Pour un salarié comme pour un employeur, l’essentiel est donc de vérifier à la fois le nombre de renouvellements possibles, la forme du renouvellement et les risques de requalification en CDI en cas d’erreur.
La règle générale : 2 renouvellements maximum pour un CDD
Dans le cas le plus courant, un contrat à durée déterminée peut être renouvelé deux fois. Le CDD initial peut donc être prolongé une première fois, puis une seconde fois, à condition de rester dans le cadre prévu par la loi ou par l’accord applicable dans l’entreprise.

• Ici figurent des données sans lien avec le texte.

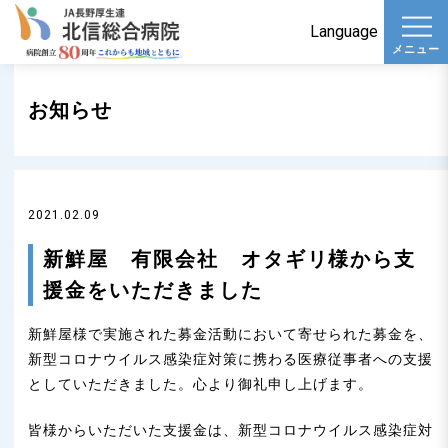
t
Language
メニュー
o
g
お知らせ
g
l
e
n
2021.02.09
a
v
新鮮屋 有限会社 オタギリ様から支
i
援金をいただきました
g
新鮮屋様で実施された募金活動において寄せられた募金を、
a
新型コロナウイルス感染症対策に携わる医療従事者への支援
t
としていただきました。心より御礼申し上げます。
i
o
皆様からいただいた支援金は、新型コロナウイルス感染症対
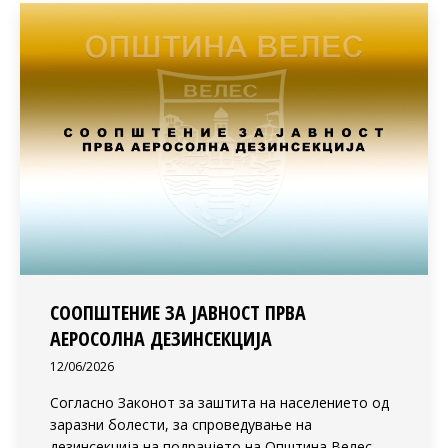
СООПШТЕНИЕ ЗА ЈАВНОСТ ПРВА
АЕРОСОЛНА ДЕЗИНСЕКЦИЈА
12/06/2026
Согласно Законот за заштита на населението од
заразни болести, за спроведување на
дезинсекција на подрачјето на Општина Велес,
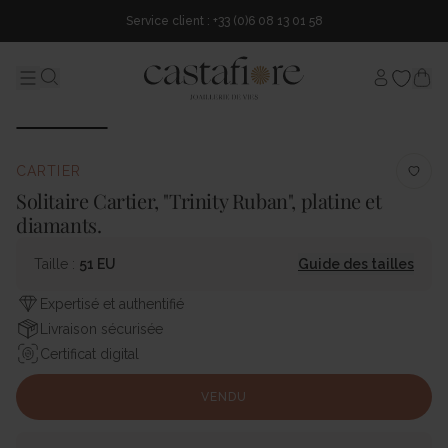
Service client : +33 (0)6 08 13 01 58
Mon comp
Menu
Search...
CARTIER
Solitaire Cartier, "Trinity Ruban", platine et
diamants.
Taille :
51 EU
Guide des tailles
Expertisé et authentifié
Livraison sécurisée
Certificat digital
VENDU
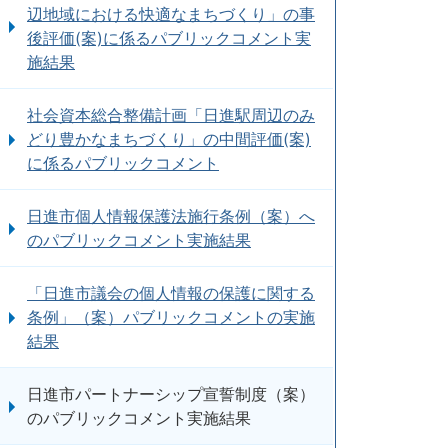
辺地域における快適なまちづくり」の事
後評価(案)に係るパブリックコメント実
施結果
社会資本総合整備計画「日進駅周辺のみ
どり豊かなまちづくり」の中間評価(案)
に係るパブリックコメント
日進市個人情報保護法施行条例（案）へ
のパブリックコメント実施結果
「日進市議会の個人情報の保護に関する
条例」（案）パブリックコメントの実施
結果
日進市パートナーシップ宣誓制度（案）
のパブリックコメント実施結果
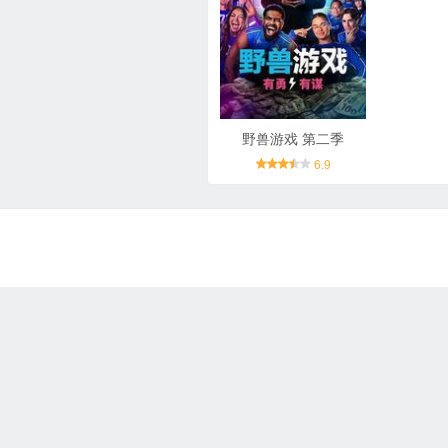
野兽游戏 第二季
6.9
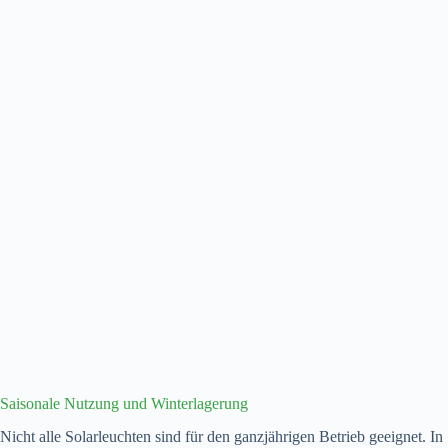
Saisonale Nutzung und Winterlagerung
Nicht alle Solarleuchten sind für den ganzjährigen Betrieb geeignet. In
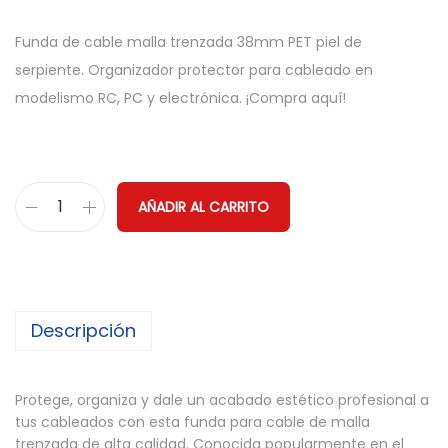
Funda de cable malla trenzada 38mm PET piel de
serpiente. Organizador protector para cableado en
modelismo RC, PC y electrónica. ¡Compra aquí!
AÑADIR AL CARRITO
F
u
n
d
Descripción
a
C
a
Protege, organiza y dale un acabado estético profesional a
b
tus cableados con esta funda para cable de malla
l
trenzada de alta calidad. Conocida popularmente en el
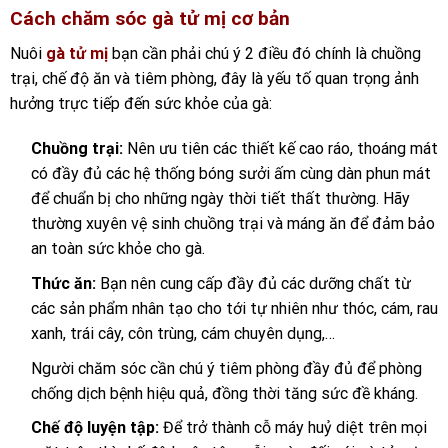
Cách chăm sóc gà tử mị cơ bản
Nuôi
gà tử mị
bạn cần phải chú ý 2 điều đó chính là chuồng
trại, chế độ ăn và tiêm phòng, đây là yếu tố quan trọng ảnh
hưởng trực tiếp đến sức khỏe của gà:
Chuồng trại:
Nên ưu tiên các thiết kế cao ráo, thoáng mát
có đầy đủ các hệ thống bóng sưởi ấm cùng dàn phun mát
để chuẩn bị cho những ngày thời tiết thất thường. Hãy
thường xuyên vệ sinh chuồng trại và máng ăn để đảm bảo
an toàn sức khỏe cho gà.
Thức ăn:
Bạn nên cung cấp đầy đủ các dưỡng chất từ
các sản phẩm nhân tạo cho tới tự nhiên như thóc, cám, rau
xanh, trái cây, côn trùng, cám chuyên dụng,…
Người chăm sóc cần chú ý tiêm phòng đầy đủ để phòng
chống dịch bệnh hiệu quả, đồng thời tăng sức đề kháng.
Chế độ luyện tập:
Để trở thành cỗ máy huỷ diệt trên mọi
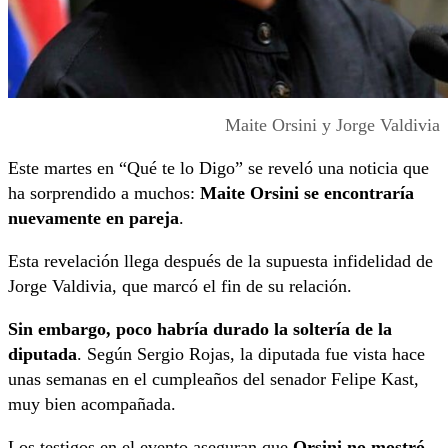
Maite Orsini y Jorge Valdivia
Este martes en “Qué te lo Digo” se reveló una noticia que
ha sorprendido a muchos:
Maite Orsini se encontraría
nuevamente en pareja
.
Esta revelación llega después de la supuesta infidelidad de
Jorge Valdivia, que marcó el fin de su relación.
Sin embargo, poco habría durado la soltería de la
diputada
. Según Sergio Rojas, la diputada fue vista hace
unas semanas en el cumpleaños del senador Felipe Kast,
muy bien acompañada.
Los testigos en el evento aseguran que
Orsini no mostró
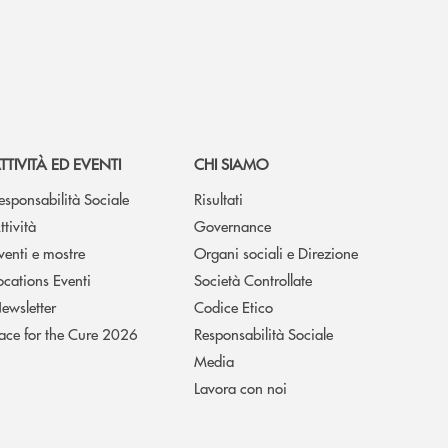
TTIVITÀ ED EVENTI
CHI SIAMO
esponsabilità Sociale
Risultati
ttività
Governance
venti e mostre
Organi sociali e Direzione
ocations Eventi
Società Controllate
ewsletter
Codice Etico
ace for the Cure 2026
Responsabilità Sociale
Media
Lavora con noi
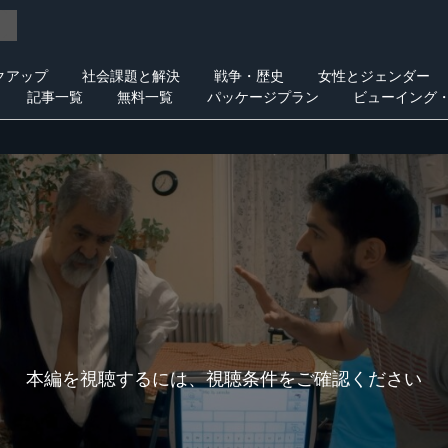
クアップ
社会課題と解決
戦争・歴史
女性とジェンダー
記事一覧
無料一覧
パッケージプラン
ビューイング
本編を視聴するには、視聴条件をご確認ください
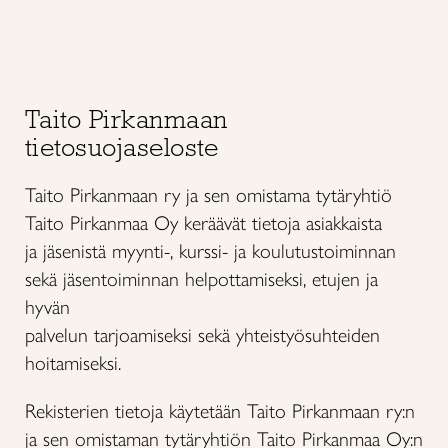
Taito Pirkanmaan
tietosuojaseloste
Taito Pirkanmaan ry ja sen omistama tytäryhtiö
Taito Pirkanmaa Oy keräävät tietoja asiakkaista
ja jäsenistä myynti-, kurssi- ja koulutustoiminnan
sekä jäsentoiminnan helpottamiseksi, etujen ja
hyvän
palvelun tarjoamiseksi sekä yhteistyösuhteiden
hoitamiseksi.
Rekisterien tietoja käytetään Taito Pirkanmaan ry:n
ja sen omistaman tytäryhtiön Taito Pirkanmaa Oy:n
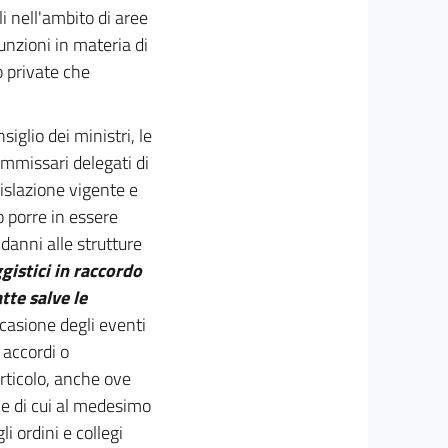
i nell'ambito di aree
funzioni in materia di
o private che
iglio dei ministri, le
ommissari delegati di
gislazione vigente e
o porre in essere
danni alle strutture
ggistici in raccordo
atte salve le
ccasione degli eventi
 accordi o
rticolo, anche ove
ne di cui al medesimo
i ordini e collegi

Exemple simple : un salarié signe un CDD de 4 mois pour faire face à un accroissement temporaire d’activité. L’employeur peut proposer un premier renouvellement de 3 mois, puis un second de 2 mois. Le contrat a bien été renouvelé deux fois, pour une durée totale de 9 mois.
Renouveler n’est pas signer un nouveau CDD
Le renouvellement prolonge le contrat existant. Il ne s’agit pas d’un nouveau contrat indépendant. Le salarié reste dans la même relation de travail, pour le même motif et, en principe, dans les mêmes conditions essentielles. Cette distinction compte, car elle permet de savoir si l’on parle d’un renouvellement ou d’une succession de CDD, qui obéit à d’autres règles, notamment le délai de carence.
Si l’employeur enchaîne plusieurs contrats en les présentant comme de nouveaux CDD alors qu’ils prolongent en réalité la même mission, le risque juridique augmente. Le juge regarde la réalité de la situation, pas seulement l’intitulé inscrit sur les documents.
Une convention collective peut modifier la règle
La limite de deux renouvellements s’applique sauf disposition conventionnelle contraire. Certaines branches professionnelles peuvent prévoir des règles spécifiques, à condition qu’elles restent compatibles avec le cadre légal. Avant de signer un avenant, il faut donc vérifier la convention collective, l’accord de branche étendu ou les accords applicables dans l’entreprise.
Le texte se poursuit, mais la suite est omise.